**Your task**
Would you transcribe the listing that follows word for word, skipping pictures?

**Data shown**
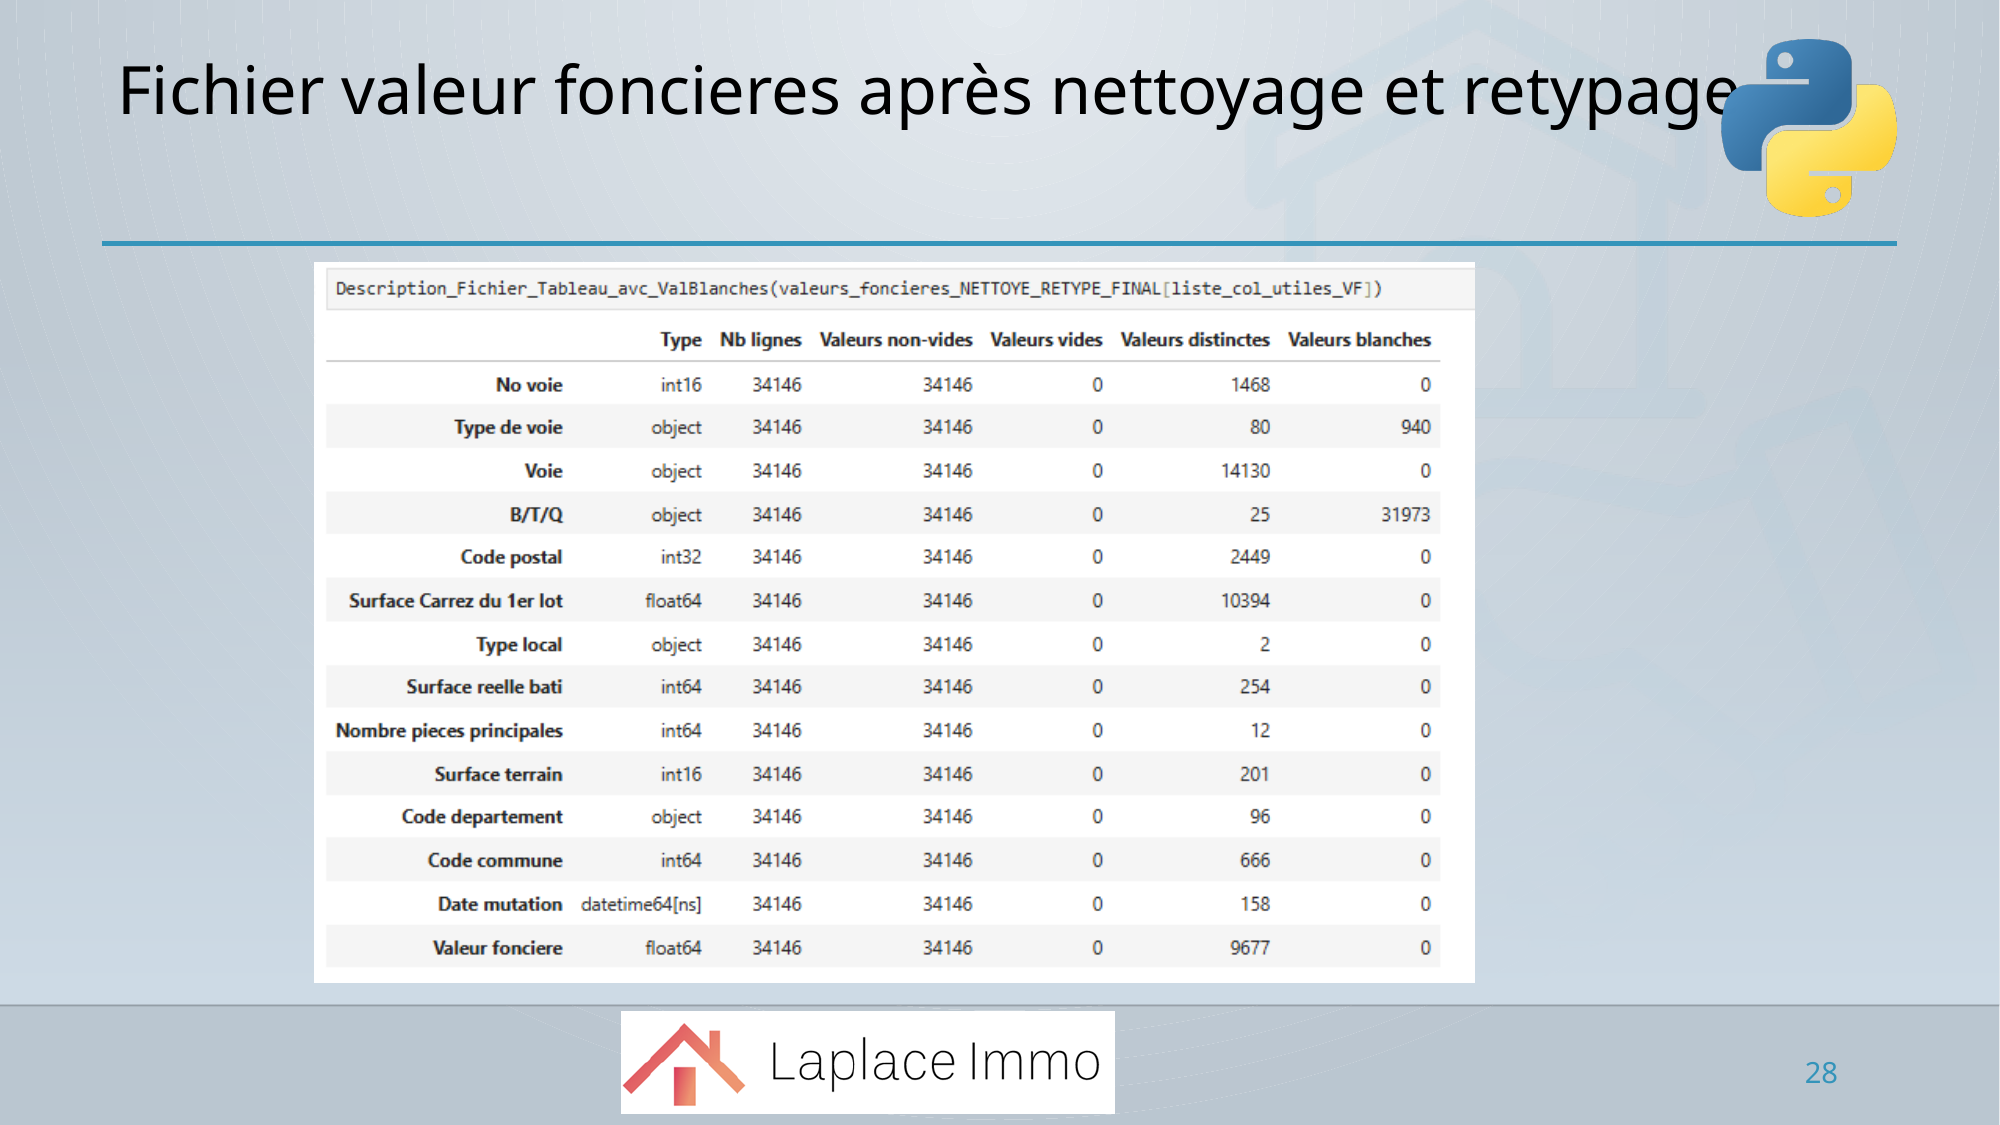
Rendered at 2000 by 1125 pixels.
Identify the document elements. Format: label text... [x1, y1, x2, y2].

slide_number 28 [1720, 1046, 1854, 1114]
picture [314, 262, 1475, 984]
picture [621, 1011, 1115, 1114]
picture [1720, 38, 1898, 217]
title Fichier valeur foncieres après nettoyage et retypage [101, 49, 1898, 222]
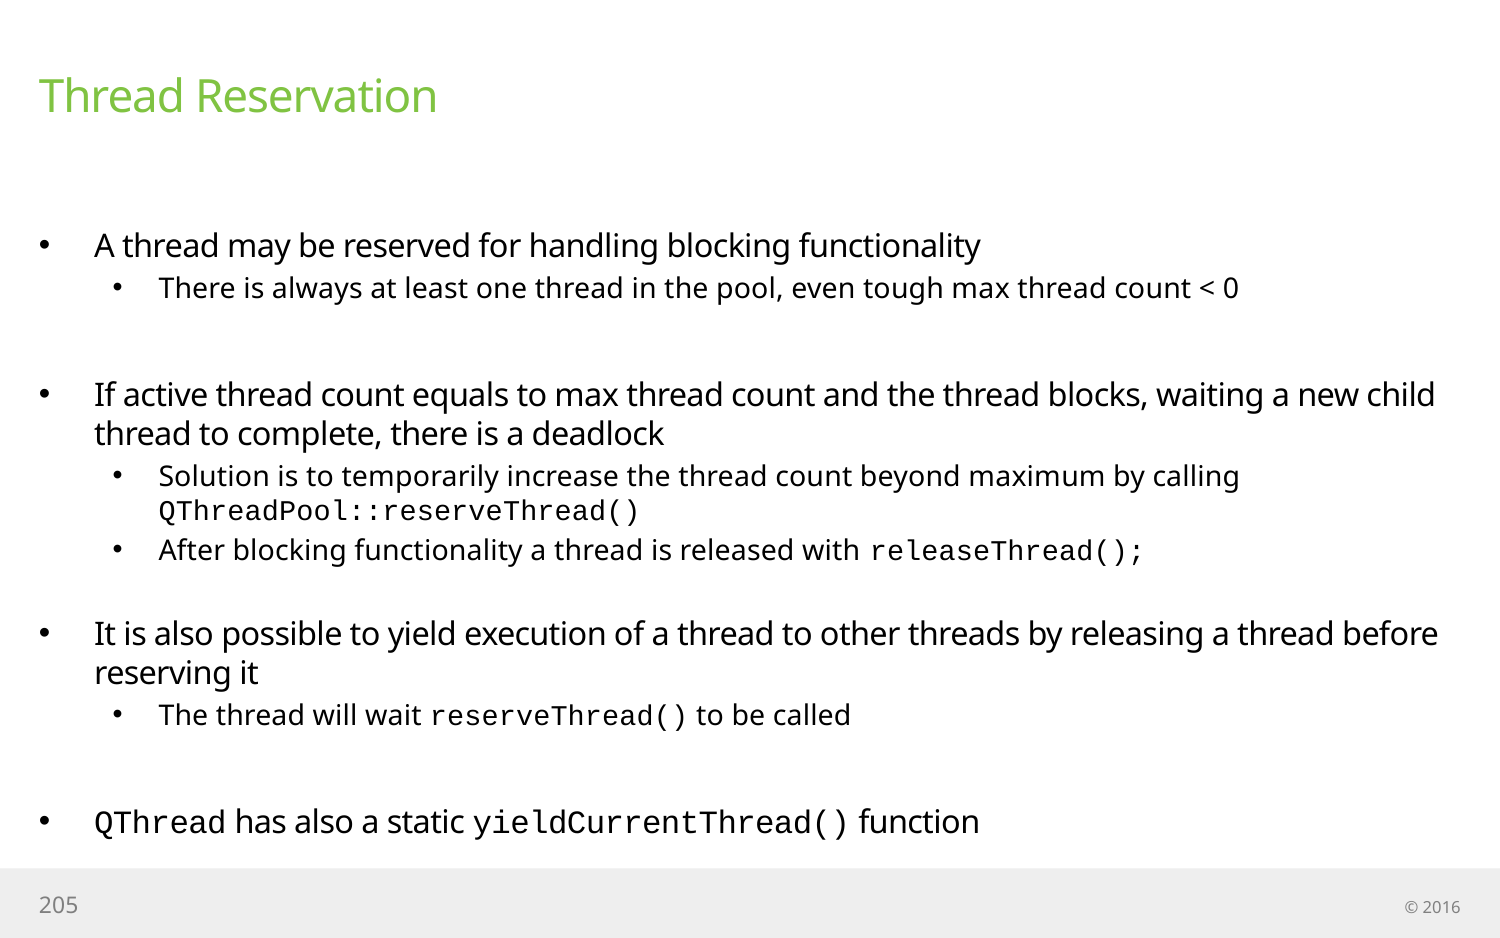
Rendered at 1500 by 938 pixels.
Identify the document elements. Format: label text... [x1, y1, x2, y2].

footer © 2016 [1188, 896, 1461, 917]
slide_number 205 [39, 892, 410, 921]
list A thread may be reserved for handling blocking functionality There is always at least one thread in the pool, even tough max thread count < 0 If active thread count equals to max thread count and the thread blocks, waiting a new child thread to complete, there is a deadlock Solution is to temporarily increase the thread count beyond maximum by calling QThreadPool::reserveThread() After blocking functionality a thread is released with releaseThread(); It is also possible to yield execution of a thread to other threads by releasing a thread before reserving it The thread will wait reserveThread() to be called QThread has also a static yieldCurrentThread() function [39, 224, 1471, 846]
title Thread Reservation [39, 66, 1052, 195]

**Result below**
Rendered at 2000 by 1125 pixels.
Identify the document elements. Format: label text... [x1, y1, x2, y2].

slide_number 28 [1720, 1046, 1854, 1114]
picture [314, 262, 1475, 984]
picture [621, 1011, 1115, 1114]
picture [1720, 38, 1898, 217]
title Fichier valeur foncieres après nettoyage et retypage [101, 49, 1898, 222]
Rendered at 1500 by 938 pixels.
Identify the document elements. Format: label text... [x1, y1, x2, y2].

footer © 2016 [1188, 896, 1461, 917]
slide_number 205 [39, 892, 410, 921]
list A thread may be reserved for handling blocking functionality There is always at least one thread in the pool, even tough max thread count < 0 If active thread count equals to max thread count and the thread blocks, waiting a new child thread to complete, there is a deadlock Solution is to temporarily increase the thread count beyond maximum by calling QThreadPool::reserveThread() After blocking functionality a thread is released with releaseThread(); It is also possible to yield execution of a thread to other threads by releasing a thread before reserving it The thread will wait reserveThread() to be called QThread has also a static yieldCurrentThread() function [39, 224, 1471, 846]
title Thread Reservation [39, 66, 1052, 195]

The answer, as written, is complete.